Planning on going for a drink in one of these areas but not familiar with any places. Would prefer a place that isnt too expensive and one that isnt too noisy as we will want to talk without shouting!

Any recommendations?


----------



## The Rascal (Aug 6, 2014)

Start at the Panorama, then across the road to Lucien, then Goodfellas, the downstairs bar at York, finish in the Music Room.

Sorted.


----------



## Felixtoo2 (Jan 16, 2009)

If you're starting early TGIT Bar in Astoria will provide plenty of early afternoon entertainment. A couple of other well know haunts are Marines in the Sea View Hotel, the club in the Howard Johnston Hotel just around the corner is good for a game of pool and Ratsky's in the imaginatively named Karama Hotel should have something for everyone lol.


----------



## Mr Rossi (May 16, 2009)

Goodfellas, possibly Barrels but it feels more hotel bar than a pub.


----------



## BedouGirl (Sep 15, 2011)

The bar at the top of the Kris Kin.

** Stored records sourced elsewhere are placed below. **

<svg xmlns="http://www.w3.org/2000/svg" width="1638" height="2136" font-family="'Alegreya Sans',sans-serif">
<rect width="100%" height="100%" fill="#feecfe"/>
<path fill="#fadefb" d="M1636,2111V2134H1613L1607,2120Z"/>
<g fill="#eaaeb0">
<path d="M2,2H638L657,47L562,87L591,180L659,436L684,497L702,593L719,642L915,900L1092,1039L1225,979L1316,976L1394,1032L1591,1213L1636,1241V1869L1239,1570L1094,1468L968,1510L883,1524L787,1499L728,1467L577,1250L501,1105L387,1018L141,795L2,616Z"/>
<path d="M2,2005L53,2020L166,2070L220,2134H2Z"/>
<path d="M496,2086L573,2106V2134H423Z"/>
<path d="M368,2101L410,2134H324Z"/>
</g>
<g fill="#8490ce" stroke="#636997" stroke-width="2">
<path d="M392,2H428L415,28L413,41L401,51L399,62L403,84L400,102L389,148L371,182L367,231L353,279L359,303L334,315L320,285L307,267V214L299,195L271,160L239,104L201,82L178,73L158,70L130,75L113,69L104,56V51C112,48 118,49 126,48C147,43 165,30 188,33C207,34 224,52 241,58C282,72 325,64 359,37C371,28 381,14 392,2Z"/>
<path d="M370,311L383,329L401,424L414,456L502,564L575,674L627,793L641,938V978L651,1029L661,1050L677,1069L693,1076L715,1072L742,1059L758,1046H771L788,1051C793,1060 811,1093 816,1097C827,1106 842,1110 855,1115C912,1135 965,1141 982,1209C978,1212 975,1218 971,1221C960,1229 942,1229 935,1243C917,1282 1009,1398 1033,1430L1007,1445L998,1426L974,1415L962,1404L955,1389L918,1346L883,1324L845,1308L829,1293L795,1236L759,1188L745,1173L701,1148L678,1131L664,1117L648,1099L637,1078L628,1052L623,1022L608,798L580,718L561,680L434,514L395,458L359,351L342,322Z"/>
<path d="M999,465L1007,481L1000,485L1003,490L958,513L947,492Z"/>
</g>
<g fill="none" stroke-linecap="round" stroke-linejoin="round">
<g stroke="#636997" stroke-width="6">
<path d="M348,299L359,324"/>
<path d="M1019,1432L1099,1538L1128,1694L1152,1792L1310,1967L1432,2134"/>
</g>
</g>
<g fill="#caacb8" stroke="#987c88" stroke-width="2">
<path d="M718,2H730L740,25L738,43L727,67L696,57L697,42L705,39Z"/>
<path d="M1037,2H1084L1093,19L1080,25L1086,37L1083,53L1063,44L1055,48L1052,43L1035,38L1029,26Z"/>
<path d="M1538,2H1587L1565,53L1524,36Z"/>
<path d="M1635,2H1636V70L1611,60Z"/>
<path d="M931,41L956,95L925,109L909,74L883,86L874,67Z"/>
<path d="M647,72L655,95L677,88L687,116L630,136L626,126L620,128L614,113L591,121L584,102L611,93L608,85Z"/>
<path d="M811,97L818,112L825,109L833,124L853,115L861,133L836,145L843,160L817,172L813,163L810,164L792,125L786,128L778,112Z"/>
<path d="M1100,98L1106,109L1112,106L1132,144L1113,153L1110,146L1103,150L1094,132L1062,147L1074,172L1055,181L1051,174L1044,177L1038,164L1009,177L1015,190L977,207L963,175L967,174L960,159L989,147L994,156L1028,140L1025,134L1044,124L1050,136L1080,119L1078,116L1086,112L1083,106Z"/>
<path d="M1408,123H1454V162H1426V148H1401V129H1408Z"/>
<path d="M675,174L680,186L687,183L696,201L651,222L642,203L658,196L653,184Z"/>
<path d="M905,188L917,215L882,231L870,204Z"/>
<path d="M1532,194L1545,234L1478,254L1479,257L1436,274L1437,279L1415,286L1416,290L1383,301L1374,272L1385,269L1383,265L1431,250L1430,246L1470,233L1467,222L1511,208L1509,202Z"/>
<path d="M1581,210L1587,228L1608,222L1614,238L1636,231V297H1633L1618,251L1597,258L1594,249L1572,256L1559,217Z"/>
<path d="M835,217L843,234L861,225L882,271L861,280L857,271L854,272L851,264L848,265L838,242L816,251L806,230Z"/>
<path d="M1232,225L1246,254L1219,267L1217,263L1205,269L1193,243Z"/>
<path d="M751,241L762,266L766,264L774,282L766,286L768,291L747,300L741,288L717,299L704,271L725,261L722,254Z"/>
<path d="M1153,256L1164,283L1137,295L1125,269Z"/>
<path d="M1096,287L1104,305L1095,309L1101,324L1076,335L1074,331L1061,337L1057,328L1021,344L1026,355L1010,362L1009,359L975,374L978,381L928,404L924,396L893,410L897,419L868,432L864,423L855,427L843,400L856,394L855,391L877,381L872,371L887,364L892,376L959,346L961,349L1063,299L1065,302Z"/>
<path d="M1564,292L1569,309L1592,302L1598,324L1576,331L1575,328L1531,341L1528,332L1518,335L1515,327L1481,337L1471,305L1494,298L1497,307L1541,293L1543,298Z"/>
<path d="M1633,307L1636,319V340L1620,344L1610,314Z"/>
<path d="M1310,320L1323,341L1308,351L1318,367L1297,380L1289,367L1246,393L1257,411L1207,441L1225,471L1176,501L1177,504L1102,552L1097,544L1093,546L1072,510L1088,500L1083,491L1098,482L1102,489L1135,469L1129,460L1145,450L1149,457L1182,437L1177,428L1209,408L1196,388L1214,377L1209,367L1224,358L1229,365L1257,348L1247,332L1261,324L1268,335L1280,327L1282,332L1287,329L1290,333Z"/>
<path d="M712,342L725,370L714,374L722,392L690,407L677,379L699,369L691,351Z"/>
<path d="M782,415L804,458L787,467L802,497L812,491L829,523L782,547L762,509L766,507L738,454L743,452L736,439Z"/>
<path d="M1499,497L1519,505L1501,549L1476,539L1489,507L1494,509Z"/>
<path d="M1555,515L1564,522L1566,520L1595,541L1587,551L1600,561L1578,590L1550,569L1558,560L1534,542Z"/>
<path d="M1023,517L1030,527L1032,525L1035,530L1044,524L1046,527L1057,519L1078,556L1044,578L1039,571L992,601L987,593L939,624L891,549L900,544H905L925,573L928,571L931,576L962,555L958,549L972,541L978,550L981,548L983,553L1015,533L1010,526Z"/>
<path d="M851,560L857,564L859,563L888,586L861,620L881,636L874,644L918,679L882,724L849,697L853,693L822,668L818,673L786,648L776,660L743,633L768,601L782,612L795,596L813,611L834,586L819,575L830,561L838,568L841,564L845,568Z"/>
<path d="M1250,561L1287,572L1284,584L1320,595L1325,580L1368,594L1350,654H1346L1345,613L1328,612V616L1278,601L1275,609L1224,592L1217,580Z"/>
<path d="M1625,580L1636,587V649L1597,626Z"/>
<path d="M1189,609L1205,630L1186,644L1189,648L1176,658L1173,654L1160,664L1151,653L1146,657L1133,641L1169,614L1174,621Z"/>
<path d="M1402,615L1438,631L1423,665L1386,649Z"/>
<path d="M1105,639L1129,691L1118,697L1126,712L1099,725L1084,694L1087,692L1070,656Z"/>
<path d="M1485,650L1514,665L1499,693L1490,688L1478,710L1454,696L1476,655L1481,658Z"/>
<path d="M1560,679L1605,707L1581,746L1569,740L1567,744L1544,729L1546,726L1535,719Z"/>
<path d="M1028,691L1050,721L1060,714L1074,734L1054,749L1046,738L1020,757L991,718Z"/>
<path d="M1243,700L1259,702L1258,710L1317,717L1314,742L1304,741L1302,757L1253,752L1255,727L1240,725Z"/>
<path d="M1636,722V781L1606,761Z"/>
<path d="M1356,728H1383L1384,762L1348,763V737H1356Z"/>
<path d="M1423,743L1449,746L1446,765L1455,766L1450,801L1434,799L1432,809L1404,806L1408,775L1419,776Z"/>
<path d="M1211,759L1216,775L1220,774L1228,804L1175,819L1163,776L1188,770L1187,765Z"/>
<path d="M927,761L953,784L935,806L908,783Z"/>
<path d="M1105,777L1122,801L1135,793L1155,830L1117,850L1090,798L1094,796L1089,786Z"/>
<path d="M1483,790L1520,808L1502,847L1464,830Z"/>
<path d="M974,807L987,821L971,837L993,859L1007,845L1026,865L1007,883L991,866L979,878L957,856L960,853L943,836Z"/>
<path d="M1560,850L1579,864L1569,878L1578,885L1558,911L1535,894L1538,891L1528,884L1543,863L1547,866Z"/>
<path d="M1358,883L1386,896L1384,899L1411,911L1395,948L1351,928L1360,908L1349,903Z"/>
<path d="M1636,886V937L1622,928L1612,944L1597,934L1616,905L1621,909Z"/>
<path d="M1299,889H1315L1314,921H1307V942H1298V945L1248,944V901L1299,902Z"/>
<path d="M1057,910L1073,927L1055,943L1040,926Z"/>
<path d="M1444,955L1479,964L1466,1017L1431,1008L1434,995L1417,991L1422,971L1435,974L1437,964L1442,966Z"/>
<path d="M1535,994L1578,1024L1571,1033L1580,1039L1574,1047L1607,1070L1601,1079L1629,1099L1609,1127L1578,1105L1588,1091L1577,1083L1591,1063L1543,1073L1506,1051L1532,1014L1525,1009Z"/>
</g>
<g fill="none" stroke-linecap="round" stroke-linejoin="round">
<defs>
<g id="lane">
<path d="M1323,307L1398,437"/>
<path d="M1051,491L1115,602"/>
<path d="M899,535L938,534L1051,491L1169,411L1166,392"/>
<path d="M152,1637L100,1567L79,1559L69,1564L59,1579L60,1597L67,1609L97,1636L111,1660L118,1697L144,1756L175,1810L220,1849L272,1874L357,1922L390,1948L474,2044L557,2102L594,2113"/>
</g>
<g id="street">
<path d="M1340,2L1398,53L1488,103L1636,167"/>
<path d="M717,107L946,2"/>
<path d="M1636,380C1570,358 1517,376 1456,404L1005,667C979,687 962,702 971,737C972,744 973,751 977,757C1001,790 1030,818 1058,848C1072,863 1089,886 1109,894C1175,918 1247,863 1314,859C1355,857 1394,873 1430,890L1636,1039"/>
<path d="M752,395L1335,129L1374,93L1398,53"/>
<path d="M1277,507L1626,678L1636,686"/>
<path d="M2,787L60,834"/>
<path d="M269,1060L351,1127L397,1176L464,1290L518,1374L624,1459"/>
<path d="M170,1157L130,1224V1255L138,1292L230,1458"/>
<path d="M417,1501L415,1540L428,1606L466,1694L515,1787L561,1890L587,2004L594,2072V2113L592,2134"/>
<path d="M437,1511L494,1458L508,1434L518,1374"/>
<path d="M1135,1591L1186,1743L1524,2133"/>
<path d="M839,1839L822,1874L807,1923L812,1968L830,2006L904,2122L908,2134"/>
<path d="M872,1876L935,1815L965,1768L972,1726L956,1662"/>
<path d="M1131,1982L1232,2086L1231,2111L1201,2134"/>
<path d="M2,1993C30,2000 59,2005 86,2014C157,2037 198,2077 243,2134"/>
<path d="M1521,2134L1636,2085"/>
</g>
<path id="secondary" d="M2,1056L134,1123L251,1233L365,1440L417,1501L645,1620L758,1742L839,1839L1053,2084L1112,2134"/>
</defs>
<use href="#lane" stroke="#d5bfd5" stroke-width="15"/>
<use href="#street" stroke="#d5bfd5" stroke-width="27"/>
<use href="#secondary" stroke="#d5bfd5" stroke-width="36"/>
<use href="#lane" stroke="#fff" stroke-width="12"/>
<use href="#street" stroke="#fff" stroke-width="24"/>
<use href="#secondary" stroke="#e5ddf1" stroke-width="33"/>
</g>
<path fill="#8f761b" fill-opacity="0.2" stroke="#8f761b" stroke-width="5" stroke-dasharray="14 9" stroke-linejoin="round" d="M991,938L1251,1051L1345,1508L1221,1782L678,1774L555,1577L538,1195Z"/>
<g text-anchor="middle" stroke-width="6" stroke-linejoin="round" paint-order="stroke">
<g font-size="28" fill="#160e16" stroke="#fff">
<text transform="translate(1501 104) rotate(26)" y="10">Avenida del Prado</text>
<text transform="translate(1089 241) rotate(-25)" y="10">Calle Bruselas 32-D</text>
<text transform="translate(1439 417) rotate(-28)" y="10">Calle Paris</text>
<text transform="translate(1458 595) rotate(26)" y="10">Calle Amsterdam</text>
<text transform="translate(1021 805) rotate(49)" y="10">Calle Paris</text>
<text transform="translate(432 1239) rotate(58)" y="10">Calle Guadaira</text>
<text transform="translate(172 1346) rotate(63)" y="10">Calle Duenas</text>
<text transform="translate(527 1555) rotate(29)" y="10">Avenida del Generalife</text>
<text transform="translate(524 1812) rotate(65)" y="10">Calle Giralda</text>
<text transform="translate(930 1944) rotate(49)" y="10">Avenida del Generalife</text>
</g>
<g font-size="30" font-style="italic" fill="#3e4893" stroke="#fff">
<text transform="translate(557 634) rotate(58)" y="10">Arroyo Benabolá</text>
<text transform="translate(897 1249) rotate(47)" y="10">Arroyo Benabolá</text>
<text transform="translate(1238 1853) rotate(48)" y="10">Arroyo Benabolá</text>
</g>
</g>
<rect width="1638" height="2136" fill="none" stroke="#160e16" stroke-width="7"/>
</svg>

Great views too!


----------



## stamboy (Apr 1, 2013)

Thanks for all the advice


----------



## Standanista (Sep 26, 2014)

What, no Rock Bottom???


----------



## BedouGirl (Sep 15, 2011)

Standanista said:


> What, no Rock Bottom???


He wanted to go somewhere he could talk without having to shout


----------



## Standanista (Sep 26, 2014)

BedouGirl said:


> He wanted to go somewhere he could talk without having to shout


That mad bloke who plays pool and looks like Doc Brown off Back To The Future shouts even when it's empty.


----------



## BedouGirl (Sep 15, 2011)

Standanista said:


> That mad bloke who plays pool and looks like Doc Brown off Back To The Future shouts even when it's empty.


Hahaha - I can't remember his name but I think I know who you mean. He's been going there for years.


----------



## Standanista (Sep 26, 2014)

BedouGirl said:


> Hahaha - I can't remember his name but I think I know who you mean. He's been going there for years.


He's good value alright.

"I LIKE YOU!"


----------



## The Rascal (Aug 6, 2014)

Standanista said:


> That mad bloke who plays pool and looks like Doc Brown off Back To The Future shouts even when it's empty.


You just get this type of character in he Marina do you?

Some would say that makes it better, I beg to differ.


----------



## BedouGirl (Sep 15, 2011)

Standanista said:


> He's good value alright. "I LIKE YOU!"


He's like a lot of the characters you find in the pool bar, it's their second home


----------